- Version difference data:
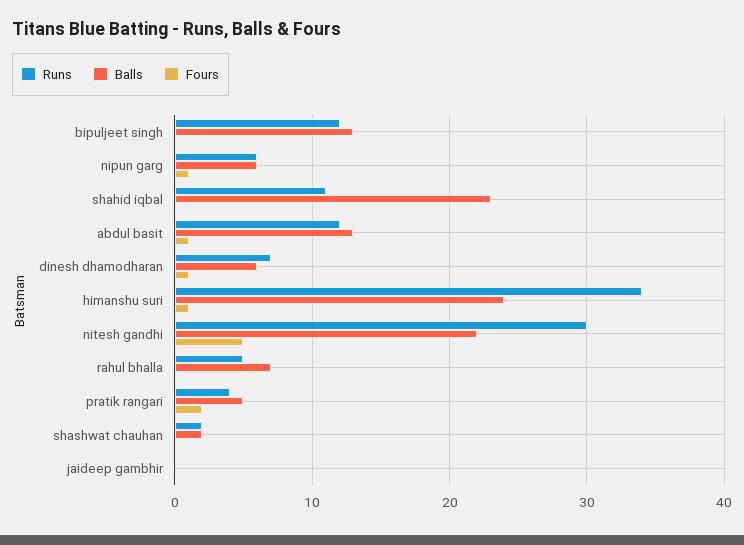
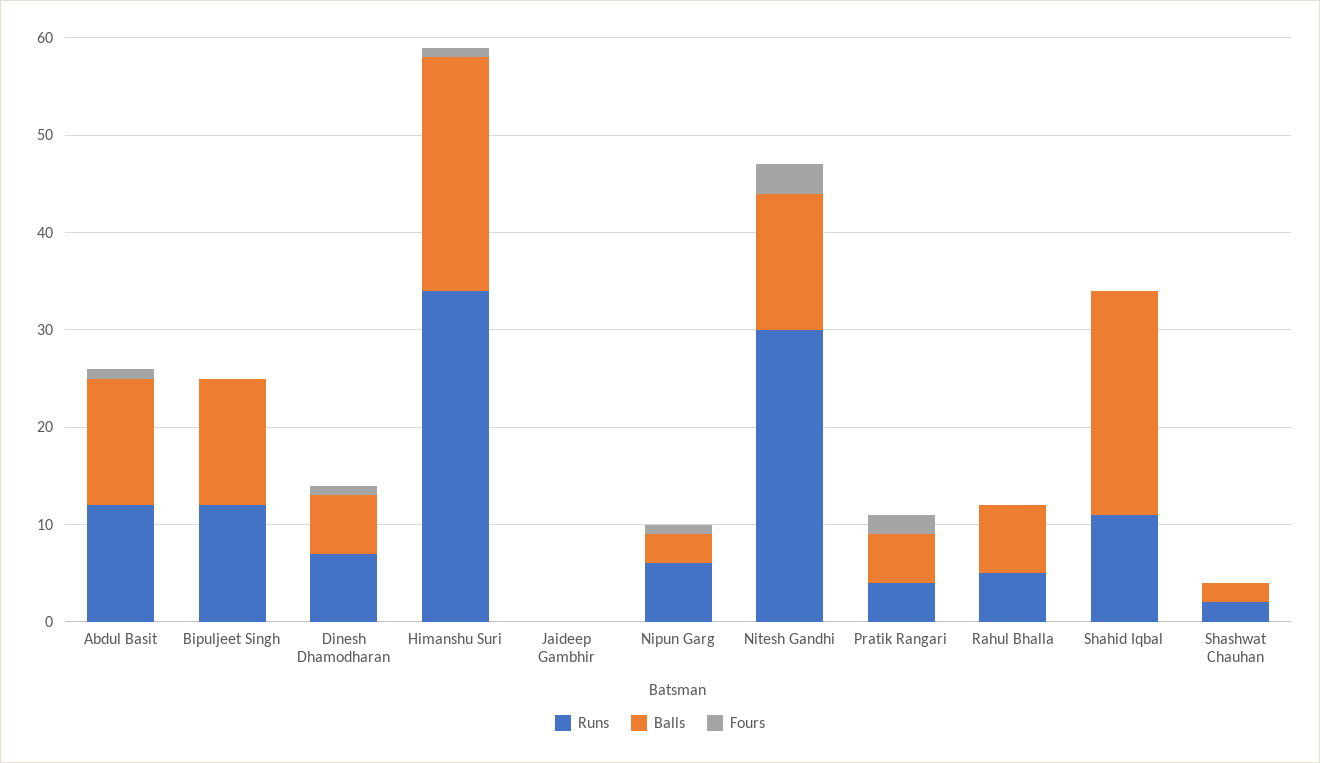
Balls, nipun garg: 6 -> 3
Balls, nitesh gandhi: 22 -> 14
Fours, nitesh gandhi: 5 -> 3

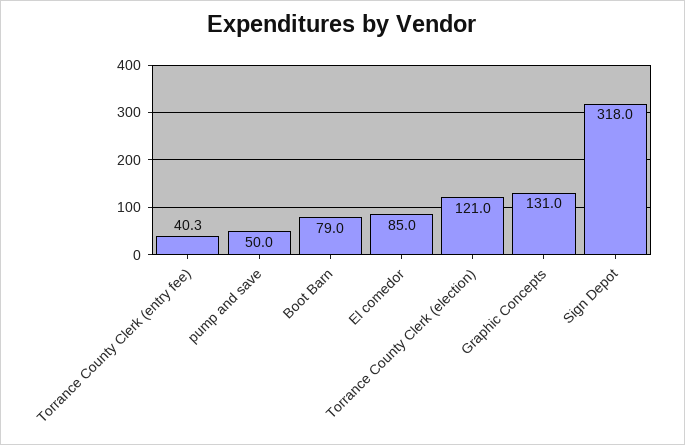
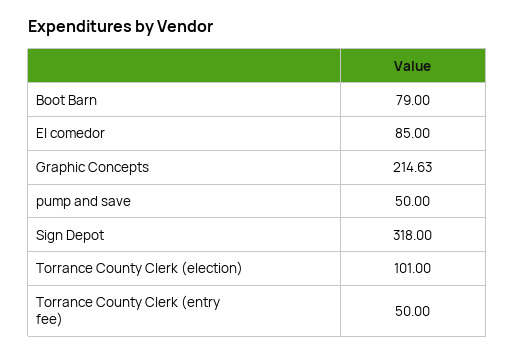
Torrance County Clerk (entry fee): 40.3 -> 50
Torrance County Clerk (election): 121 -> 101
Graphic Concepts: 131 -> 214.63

- Task to carry out: Except for the pictures, print the data above exactly.

- Solution to this exercise:
Balls, nipun garg: 6 -> 3
Balls, nitesh gandhi: 22 -> 14
Fours, nitesh gandhi: 5 -> 3

Torrance County Clerk (entry fee): 40.3 -> 50
Torrance County Clerk (election): 121 -> 101
Graphic Concepts: 131 -> 214.63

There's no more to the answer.